Mesmo assim há um Deus, embora não seja o deus humano e simples, concebido pelo perdoável antropomorfismo do espírito adolescente. Aristóteles associa este problema ao velho quebra-cabeça sobre o movimento. Como começou o movimento? Pergunta. Ele não admite a possibilidade de não ter tido principio, apesar de conceber a matéria sem principio; a matéria pode ser eterna, porque é meramente a perene possibilidade de futuras formas; mas quando e como principiou esse vasto processo de movimentação e formação, que afinal encheu o universo de uma infinidade de formas? O movimento teve sem duvida uma origem, diz Aristóteles; e se não quisermos, mergulhando no passado, retroceder infinitamente, fazendo, passo a passo, recuar sem fim o nosso problema, deveremos admitir um primeiro motor imóvel [primum móbile immotum], um ser incorpóreo, indivisível, sem tamanho, sem sexo, sem sentimentos, imutável, perfeito e eterno. Deus não criou, mas move o mundo; e move-o, não como força mecânica e sim como motivo único de todas as espécies de atividade do mundo; “Deus move o mundo assim como o objeto amado move aquele que o ama”. [*]Metafísica,IV,7. Ele é a causa final da natureza, o impulso e a finalidade das coisas, a forma do mundo, o principio da vida do mundo, o total de seus processos e poderes vitais, o escopo inerente de seu desenvolvimento entelequia do todo. Deus é pura energia [*] Ibid.,XIII,8.; é o escolástico Actus Purus – a atividade ‘per si’; e porventura a Energia mística da física e filosofia modernas. É menos uma pessoa do que um poder magnético [*]Grant,173.

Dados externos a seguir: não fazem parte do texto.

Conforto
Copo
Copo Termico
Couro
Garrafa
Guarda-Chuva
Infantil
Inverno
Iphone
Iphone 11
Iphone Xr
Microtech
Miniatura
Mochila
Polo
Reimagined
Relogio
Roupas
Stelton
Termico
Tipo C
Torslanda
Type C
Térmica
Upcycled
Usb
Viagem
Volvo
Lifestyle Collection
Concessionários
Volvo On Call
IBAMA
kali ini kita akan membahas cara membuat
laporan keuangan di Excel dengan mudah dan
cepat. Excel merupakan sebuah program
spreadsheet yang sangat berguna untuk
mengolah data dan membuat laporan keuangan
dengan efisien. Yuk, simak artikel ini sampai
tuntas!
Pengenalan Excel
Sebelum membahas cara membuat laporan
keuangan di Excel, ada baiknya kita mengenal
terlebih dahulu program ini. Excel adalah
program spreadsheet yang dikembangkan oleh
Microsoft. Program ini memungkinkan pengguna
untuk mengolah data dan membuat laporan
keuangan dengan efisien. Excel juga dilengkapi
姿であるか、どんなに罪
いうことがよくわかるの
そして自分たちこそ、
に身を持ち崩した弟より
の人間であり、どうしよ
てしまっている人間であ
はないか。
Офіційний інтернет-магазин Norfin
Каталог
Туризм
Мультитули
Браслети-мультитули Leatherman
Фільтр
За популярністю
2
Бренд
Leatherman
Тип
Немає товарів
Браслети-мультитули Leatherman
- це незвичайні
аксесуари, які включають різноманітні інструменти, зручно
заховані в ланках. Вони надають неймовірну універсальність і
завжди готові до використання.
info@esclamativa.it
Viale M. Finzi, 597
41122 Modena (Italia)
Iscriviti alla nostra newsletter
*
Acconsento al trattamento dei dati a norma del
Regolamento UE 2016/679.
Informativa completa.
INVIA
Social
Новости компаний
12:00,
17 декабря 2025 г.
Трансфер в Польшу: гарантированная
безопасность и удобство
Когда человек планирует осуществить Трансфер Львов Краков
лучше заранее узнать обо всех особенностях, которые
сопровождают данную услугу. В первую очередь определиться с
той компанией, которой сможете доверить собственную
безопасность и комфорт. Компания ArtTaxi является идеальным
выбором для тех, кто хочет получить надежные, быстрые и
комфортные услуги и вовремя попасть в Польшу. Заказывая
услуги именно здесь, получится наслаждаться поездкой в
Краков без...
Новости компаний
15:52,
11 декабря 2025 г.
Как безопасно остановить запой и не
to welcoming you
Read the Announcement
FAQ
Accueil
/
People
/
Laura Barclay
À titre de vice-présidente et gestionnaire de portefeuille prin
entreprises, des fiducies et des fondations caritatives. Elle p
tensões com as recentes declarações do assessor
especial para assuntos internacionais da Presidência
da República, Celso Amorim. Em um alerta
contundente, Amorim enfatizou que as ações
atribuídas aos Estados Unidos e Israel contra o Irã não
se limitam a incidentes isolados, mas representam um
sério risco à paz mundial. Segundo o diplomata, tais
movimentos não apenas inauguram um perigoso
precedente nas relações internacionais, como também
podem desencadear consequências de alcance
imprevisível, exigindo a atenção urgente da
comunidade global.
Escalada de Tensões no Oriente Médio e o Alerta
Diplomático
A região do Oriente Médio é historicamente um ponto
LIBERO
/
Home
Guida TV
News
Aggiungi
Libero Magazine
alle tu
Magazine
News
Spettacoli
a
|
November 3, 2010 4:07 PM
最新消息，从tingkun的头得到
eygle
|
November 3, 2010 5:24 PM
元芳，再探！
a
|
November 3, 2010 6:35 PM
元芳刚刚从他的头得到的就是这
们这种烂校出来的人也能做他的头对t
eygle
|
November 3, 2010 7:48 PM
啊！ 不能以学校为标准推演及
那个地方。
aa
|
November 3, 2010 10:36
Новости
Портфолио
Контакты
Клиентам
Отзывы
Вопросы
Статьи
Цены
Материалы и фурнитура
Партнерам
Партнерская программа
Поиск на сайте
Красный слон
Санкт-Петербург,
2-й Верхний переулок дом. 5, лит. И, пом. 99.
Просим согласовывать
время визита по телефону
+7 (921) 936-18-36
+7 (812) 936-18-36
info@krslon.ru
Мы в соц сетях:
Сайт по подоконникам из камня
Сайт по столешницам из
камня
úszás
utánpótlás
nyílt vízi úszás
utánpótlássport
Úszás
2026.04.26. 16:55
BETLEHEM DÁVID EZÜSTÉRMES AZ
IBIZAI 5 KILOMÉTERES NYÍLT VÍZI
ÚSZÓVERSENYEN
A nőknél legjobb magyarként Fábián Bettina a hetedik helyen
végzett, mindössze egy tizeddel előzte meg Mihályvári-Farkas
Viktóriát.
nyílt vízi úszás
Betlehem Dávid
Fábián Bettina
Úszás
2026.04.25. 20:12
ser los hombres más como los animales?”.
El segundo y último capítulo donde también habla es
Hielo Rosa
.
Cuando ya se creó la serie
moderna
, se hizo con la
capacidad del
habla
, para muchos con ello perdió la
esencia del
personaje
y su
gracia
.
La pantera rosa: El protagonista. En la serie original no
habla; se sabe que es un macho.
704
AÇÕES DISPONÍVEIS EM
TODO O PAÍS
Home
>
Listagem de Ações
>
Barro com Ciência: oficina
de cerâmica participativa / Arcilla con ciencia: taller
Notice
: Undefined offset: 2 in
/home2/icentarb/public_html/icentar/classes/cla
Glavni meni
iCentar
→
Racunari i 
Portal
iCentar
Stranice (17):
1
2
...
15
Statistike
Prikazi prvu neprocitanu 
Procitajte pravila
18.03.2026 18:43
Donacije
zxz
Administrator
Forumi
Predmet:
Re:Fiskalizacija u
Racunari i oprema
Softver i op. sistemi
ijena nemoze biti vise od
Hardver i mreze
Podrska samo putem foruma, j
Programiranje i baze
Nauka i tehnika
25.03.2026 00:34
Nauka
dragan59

Mesmo assim, com sua habitual incoerência, Aristóteles representa Deus como espírito consciente de si mesmo. UM espírito verdadeiramente misterioso, pois o Deus de Aristóteles nada faz; não tem desejos, nem vontade, nem fins; é uma atividade tão pura, que nunca age. Absolutamente perfeito; por isso nada pode desejar; por isso, inerte. Sua única ocupação é contemplar a essência de todas as coisas; e como ele próprio é a essência de todas as coisas, é a forma de todas as formas, sua ocupação é a contemplação de si mesmo. [*]Metafísica,XII,8;Ética,X,8. Infeliz Deus de Aristóteles! – pois é um roi-fainéant, um rei que nada faz: “o rei reina, mas não governa”. Não é de admirar que os ingleses amem Aristóteles; o Deus de Aristóteles é claramente uma copia do rei inglês.
Ou do próprio Aristóteles. Nosso filosofo amava tanto a contemplação que a ela sacrificou a sua concepção da divindade. Seu Deus é do calmo tipo aristotélico, nada romântico, apartado em sua torre de marfim do conflito e da contaminação das coisas;fica a um mundo de distancia dos reis-filosofos de Platão, da severa realidade em carne e osso de Jeová, ou da mansa e solicita paternidade do Deus cristão.